Comparison far too frequently steals our joy. It’s difficult to avoid, as we compare in all areas of life: with our careers, our belongings, our opportunities (or lack thereof), perhaps even our relationships.
Even just one of these areas, or another, can be a bear to reckon with on a daily basis. And when we spend too much time wallowing in them, they can leave us feeling depleted and defeated. Sapped. Depressed. Frustrated. Angry.
Yet, there is so much goodness in our lives we fail to see. So much blessedness longing to be recognized with joy and gratitude. Will we choose to see it for what it is?
What we need is a tactic to fend off comparison, or at least to muffle its conniving Siren song. I suggest focusing on gratitude, fostering contentment, and taking joy in the little things. Rather than looking around outside of your immediate context to see what others have or are doing, focus instead on the gifted reality surrounding you. Take a look with fresh eyes. Consider how much you have to be grateful for. Remind yourself how much you really do enjoy what you’ve been given.
When it comes specifically to the physical items that you own, this tactic may be summed up in a phrase: choose to like what you have.

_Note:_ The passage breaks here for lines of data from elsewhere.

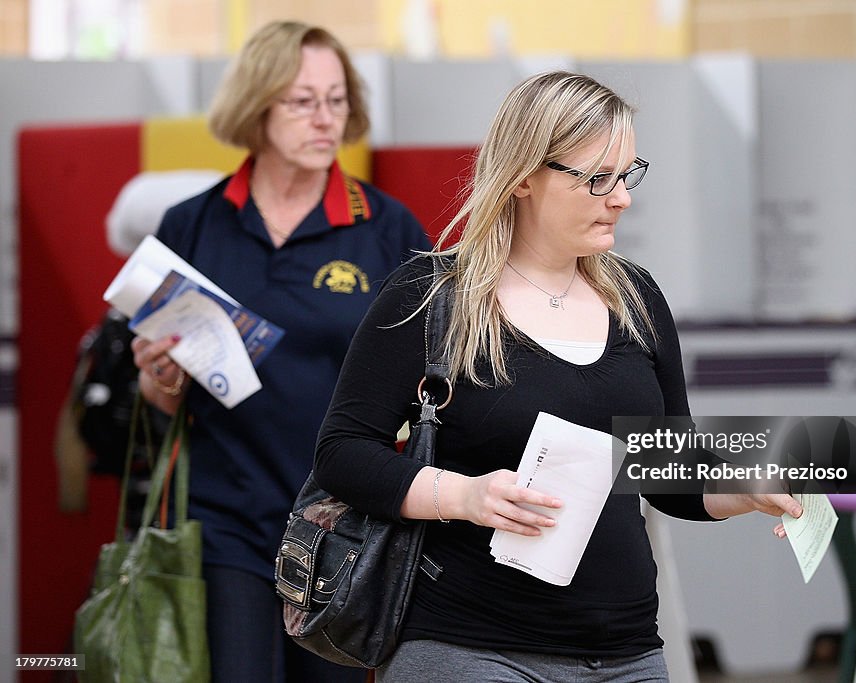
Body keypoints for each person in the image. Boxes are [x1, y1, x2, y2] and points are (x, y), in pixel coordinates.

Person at [313, 70, 803, 682]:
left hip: (628, 654)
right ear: (523, 177)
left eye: (628, 175)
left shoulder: (637, 300)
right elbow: (344, 453)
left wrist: (743, 492)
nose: (621, 197)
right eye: (598, 179)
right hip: (471, 648)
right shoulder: (433, 296)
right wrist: (463, 496)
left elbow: (666, 473)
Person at [130, 21, 431, 683]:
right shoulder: (194, 222)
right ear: (256, 107)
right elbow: (156, 401)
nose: (326, 119)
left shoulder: (387, 229)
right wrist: (157, 381)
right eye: (302, 101)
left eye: (338, 99)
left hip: (342, 522)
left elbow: (433, 380)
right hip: (225, 516)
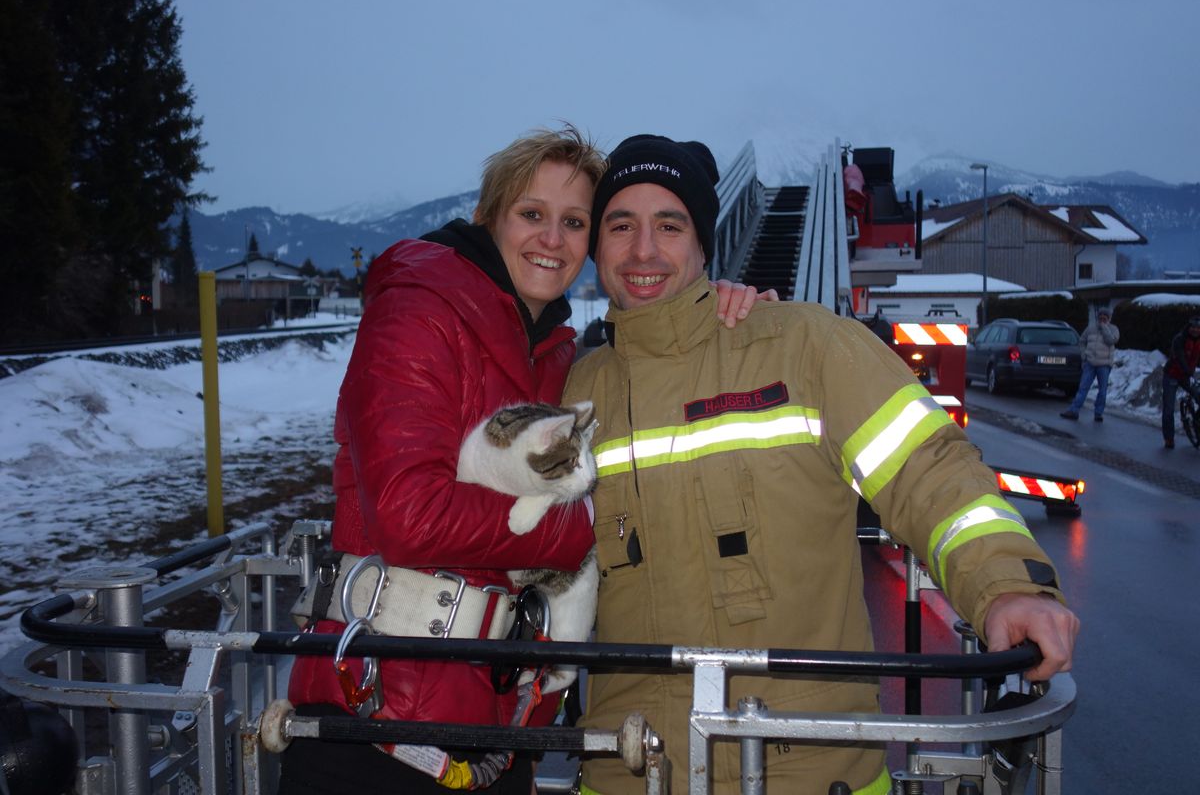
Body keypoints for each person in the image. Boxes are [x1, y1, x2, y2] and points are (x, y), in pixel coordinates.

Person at [563, 134, 1080, 795]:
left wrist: (1008, 584)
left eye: (669, 224)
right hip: (627, 773)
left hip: (812, 769)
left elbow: (931, 470)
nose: (643, 251)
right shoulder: (578, 394)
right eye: (620, 226)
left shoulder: (808, 346)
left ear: (701, 243)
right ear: (596, 247)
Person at [279, 126, 768, 795]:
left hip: (498, 730)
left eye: (574, 222)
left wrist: (735, 315)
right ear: (488, 218)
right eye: (531, 215)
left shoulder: (558, 357)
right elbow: (408, 513)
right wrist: (576, 531)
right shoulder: (419, 313)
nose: (552, 239)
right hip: (377, 716)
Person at [1060, 306, 1119, 422]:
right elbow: (1082, 341)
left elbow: (1111, 340)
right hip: (1090, 363)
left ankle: (1098, 413)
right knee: (1083, 388)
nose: (1102, 318)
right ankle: (1074, 410)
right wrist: (1084, 356)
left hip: (1104, 364)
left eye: (1105, 316)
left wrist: (1104, 328)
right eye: (1101, 316)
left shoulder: (1113, 329)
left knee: (1102, 391)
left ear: (1109, 318)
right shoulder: (1090, 328)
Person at [1161, 314, 1200, 449]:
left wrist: (1190, 373)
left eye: (1198, 328)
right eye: (1193, 327)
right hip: (1172, 375)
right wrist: (1188, 372)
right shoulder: (1179, 339)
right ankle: (1169, 438)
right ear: (1189, 327)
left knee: (1198, 395)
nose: (1195, 330)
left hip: (1186, 375)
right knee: (1169, 409)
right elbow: (1180, 357)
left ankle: (1196, 423)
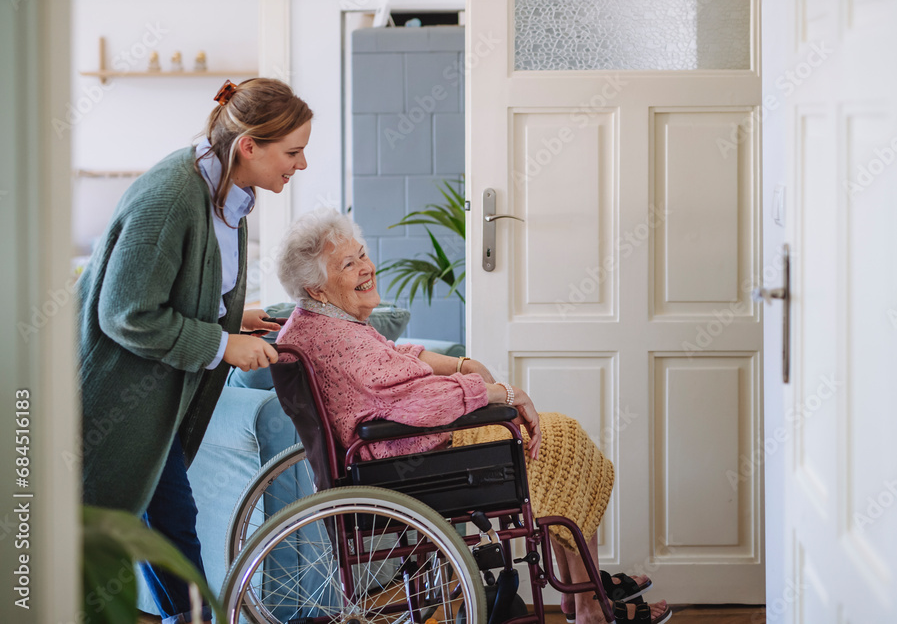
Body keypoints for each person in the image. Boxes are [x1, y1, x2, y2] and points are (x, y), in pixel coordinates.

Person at [274, 209, 672, 624]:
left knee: (558, 440)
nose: (366, 268)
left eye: (361, 254)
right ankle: (589, 604)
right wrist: (505, 394)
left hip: (396, 450)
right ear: (317, 289)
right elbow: (420, 404)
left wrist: (461, 365)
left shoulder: (319, 324)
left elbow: (392, 360)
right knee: (561, 439)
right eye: (348, 264)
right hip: (411, 458)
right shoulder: (338, 338)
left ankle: (583, 593)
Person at [76, 78, 312, 624]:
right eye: (293, 151)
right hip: (109, 406)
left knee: (172, 528)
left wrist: (235, 317)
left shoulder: (229, 194)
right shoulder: (171, 197)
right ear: (249, 145)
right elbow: (126, 312)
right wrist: (223, 343)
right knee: (127, 540)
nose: (301, 164)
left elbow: (188, 285)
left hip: (153, 412)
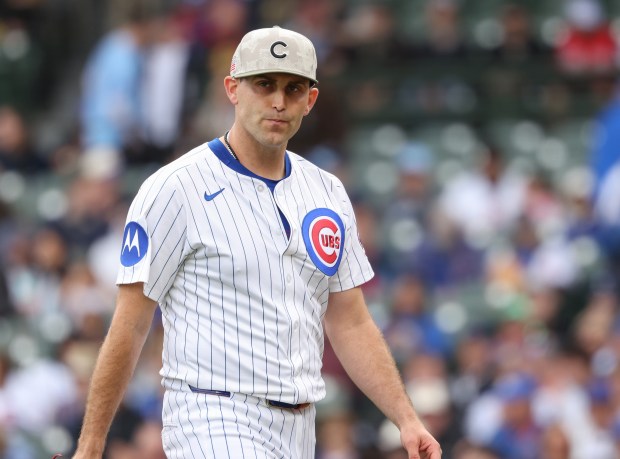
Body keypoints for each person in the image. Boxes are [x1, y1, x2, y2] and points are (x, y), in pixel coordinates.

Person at [71, 26, 441, 459]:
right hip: (211, 413)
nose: (279, 101)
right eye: (263, 84)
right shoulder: (175, 188)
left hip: (301, 424)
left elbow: (350, 320)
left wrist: (406, 417)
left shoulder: (327, 191)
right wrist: (91, 445)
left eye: (293, 87)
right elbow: (131, 323)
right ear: (233, 89)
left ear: (311, 100)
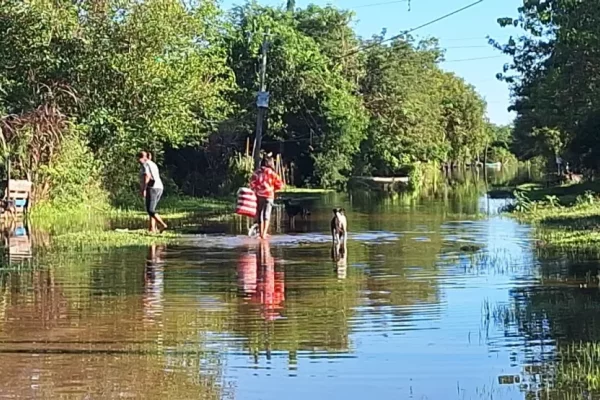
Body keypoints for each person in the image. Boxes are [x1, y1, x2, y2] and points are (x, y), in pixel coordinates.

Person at [250, 156, 283, 239]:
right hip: (269, 196)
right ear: (271, 163)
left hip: (259, 196)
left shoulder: (257, 173)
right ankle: (264, 234)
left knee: (260, 214)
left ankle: (260, 234)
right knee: (267, 214)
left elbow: (252, 184)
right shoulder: (272, 173)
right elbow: (280, 185)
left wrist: (256, 190)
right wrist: (273, 189)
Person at [138, 151, 167, 233]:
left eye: (139, 159)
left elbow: (147, 176)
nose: (138, 161)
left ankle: (162, 225)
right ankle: (152, 229)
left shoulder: (145, 164)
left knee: (150, 210)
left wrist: (144, 189)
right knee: (152, 209)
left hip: (152, 188)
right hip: (159, 187)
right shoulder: (153, 164)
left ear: (142, 158)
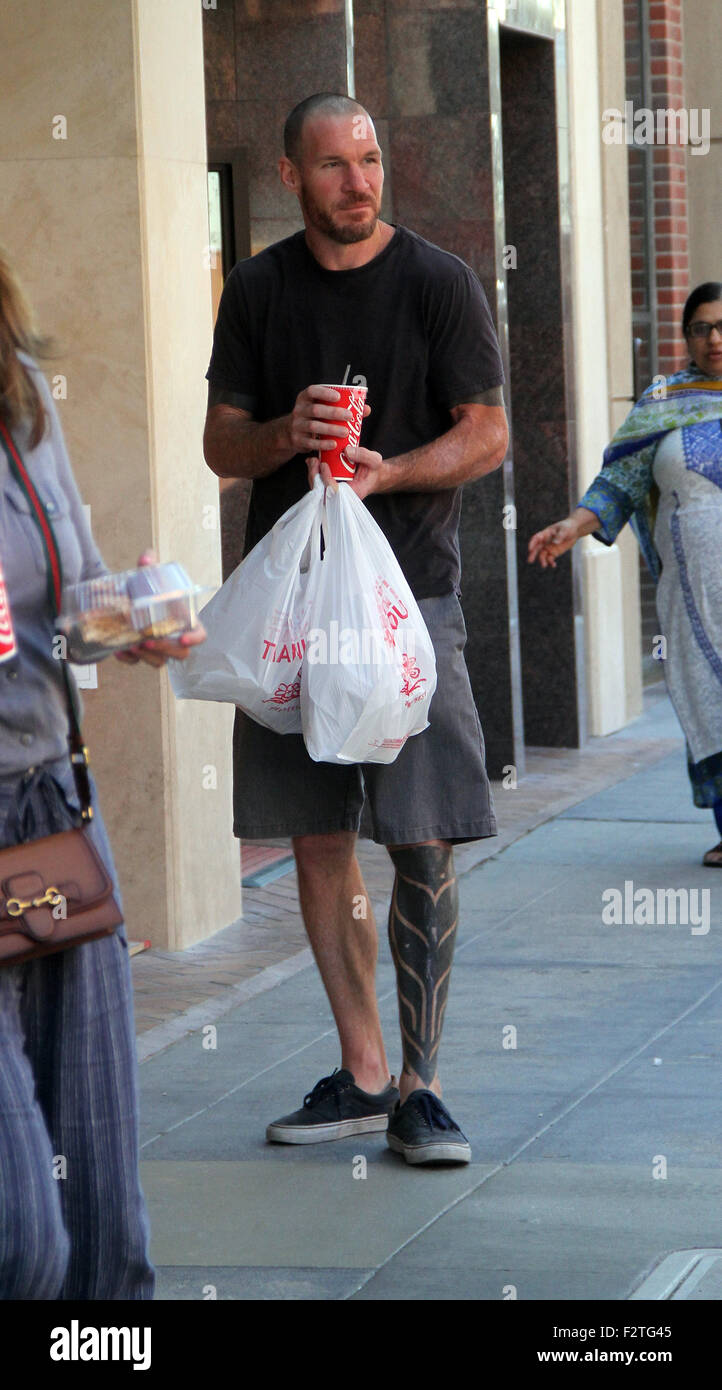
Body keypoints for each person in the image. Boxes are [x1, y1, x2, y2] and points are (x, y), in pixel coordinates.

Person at [203, 93, 508, 1165]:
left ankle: (425, 1088)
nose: (357, 182)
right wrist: (286, 430)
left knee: (419, 838)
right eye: (332, 165)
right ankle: (365, 1070)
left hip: (405, 600)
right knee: (316, 835)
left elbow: (487, 432)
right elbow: (218, 445)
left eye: (369, 159)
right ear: (289, 175)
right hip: (289, 611)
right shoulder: (257, 287)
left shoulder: (436, 282)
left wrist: (392, 471)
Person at [0, 249, 205, 1298]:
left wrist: (135, 619)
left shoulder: (20, 395)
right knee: (21, 1237)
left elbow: (72, 604)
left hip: (42, 811)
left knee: (100, 1223)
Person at [529, 282, 722, 865]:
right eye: (701, 328)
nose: (714, 338)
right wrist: (573, 525)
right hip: (692, 594)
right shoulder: (665, 400)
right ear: (686, 337)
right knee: (708, 698)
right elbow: (622, 481)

This may sound kind of silly, but I think it is a powerful mindset we can foster. Too often, we become accustomed to our belongings in a way that causes them to feel “old” or “shabby” even if they are somewhat new and in good condition. We need to be wary of the appeal that novelty can have and recognize that such allure is just a ploy. All novelty fades. If that’s what we value, we’ll never be satisfied.
When such feelings arise, if we can recognize that the sense of appeal those novel things have is not a lasting value (and would soon fade if we actually acquired that thing), we can more easily combat the pull toward discontentment with our own belongings.
We need to recognize, too, that what appears new and shiny to us is perhaps familiar and well-beloved by others. This signals a reality we tend to get backward. For whatever complex combination of reasons, we tend to value the novel over the familiar. It’s strange. I don’t know how much to blame our “throwaway” society, but we seem to have lost a love for the familiar.
But the familiar is the known. The familiar is that with which we share a history, beloved memories to cherish and recall. Why do we fail to notice and give heart space to the little things that play significant, even if quotidian, roles in our everyday, ordinary lives?
A mug that fits just right into the palm of your hand. Shoes that have carried you across paths old and new. A bag that has contained the essentials—and delightful non-essentials—for numerous adventures, past and future. A blanket that has nestled you close, keeping you cozy through autumn and winter chills. Wooden spoons that have mixed everything from oatmeal to Thai curries.
The novel is indeed alluring; there is no denying it. But when we allow it to take our eyes—and our hearts—away from the beloved familiar, we allow ourselves to be taken advantage of. My it be so no longer. Let us choose to see, to value, and to like what we have, where we are, and whom we are with.
What “familiar” can you embrace anew?